More than one quarter (25.6%) of the authors writing clinical practice guidelines (CPGs) recommending high-priced medications failed to disclose relevant payments from drug companies, according to new research. 

Another study found payments disclosed in gastroenterology clinical guidelines often differed from those reported by the Centers for Medicare & Medicaid Services (CMS).

Rishad Khan, BSc, Division of Gastroenterology, St. Michael's Hospital, and Department of Medicine, University of Toronto, Ontario, Canada, and colleagues published their findings October 29 in a research letter in JAMA Internal Medicine.

US-based physician

They identified 18 CPGs published from 2013 through 2017 that made recommendations for 10 of the highest-priced medications in the United States. They then examined the disclosed and undisclosed payments by each drug's marketers to the 160 US-based physician authors and information from the CMS Open Payments website on payments pharmaceutical companies made to physicians.

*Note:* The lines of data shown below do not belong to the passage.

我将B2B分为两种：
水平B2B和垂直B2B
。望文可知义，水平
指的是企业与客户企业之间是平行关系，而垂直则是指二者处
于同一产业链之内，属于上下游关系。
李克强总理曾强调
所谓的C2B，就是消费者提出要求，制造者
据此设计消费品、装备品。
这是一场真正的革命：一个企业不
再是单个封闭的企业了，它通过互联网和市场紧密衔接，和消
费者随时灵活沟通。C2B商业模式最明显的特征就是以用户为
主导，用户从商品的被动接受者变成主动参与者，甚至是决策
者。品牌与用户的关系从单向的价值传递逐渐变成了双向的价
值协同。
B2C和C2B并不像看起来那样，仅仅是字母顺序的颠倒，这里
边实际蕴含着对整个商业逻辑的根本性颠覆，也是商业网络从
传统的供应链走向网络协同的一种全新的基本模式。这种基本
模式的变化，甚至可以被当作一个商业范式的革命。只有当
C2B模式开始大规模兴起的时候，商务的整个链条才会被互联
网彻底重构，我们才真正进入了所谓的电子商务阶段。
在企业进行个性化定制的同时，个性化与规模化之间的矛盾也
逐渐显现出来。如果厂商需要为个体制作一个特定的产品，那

Of the 160 authors, 50 (31.3%) declared payment from companies marketing the medication recommended in the guideline. An additional 41 authors (25.6%) received but did not disclose, payments from the marketers.

Among all authors, the average undeclared payment value was $522 (interquartile range [IQR], $0 – $40,444) from two companies (IQR, 0 – 4). Payments to physicians have been shown to affect clinical decisions in previous research.

Many Undisclosed Payments Were $10,000 or More

In an accompanying editor's note, Colette DeJong, MD, from the University of California, San Francisco School of Medicine, and Robert Steinbrook, MD, editor at large, JAMA Internal Medicine, point out that "many of the undisclosed payments were $10,000 or more."

None of the CPGs had complete written disclosures of all potential financial conflicts of interest (COI) under National Academy of Medicine standards, which also require appointing committee chairs or co-chairs with no conflicts of interest and limiting committee members with COI to a minority, Kahn, and colleagues found.

The study authors acknowledge that because they did not have access to guideline voting records, they could not determine when panel members with conflicts voted against medication or recused themselves from voting.

Example From Gastroenterology

A related research letter in the journal by Tyler R. Combs, BSc, from the Center for Health Sciences, Oklahoma State University at Tulsa, and colleagues, reports findings from a study on COI in gastroenterology guidelines. Previous studies have examined COI in dermatology, oncology, and otolaryngology.

The researchers included 15 CPGs with a total of 83 authors identified from the American College of Gastroenterology (ACG) website. Individual payment data was found using the 2014 to 2016 CMS Open Payments database (OPD).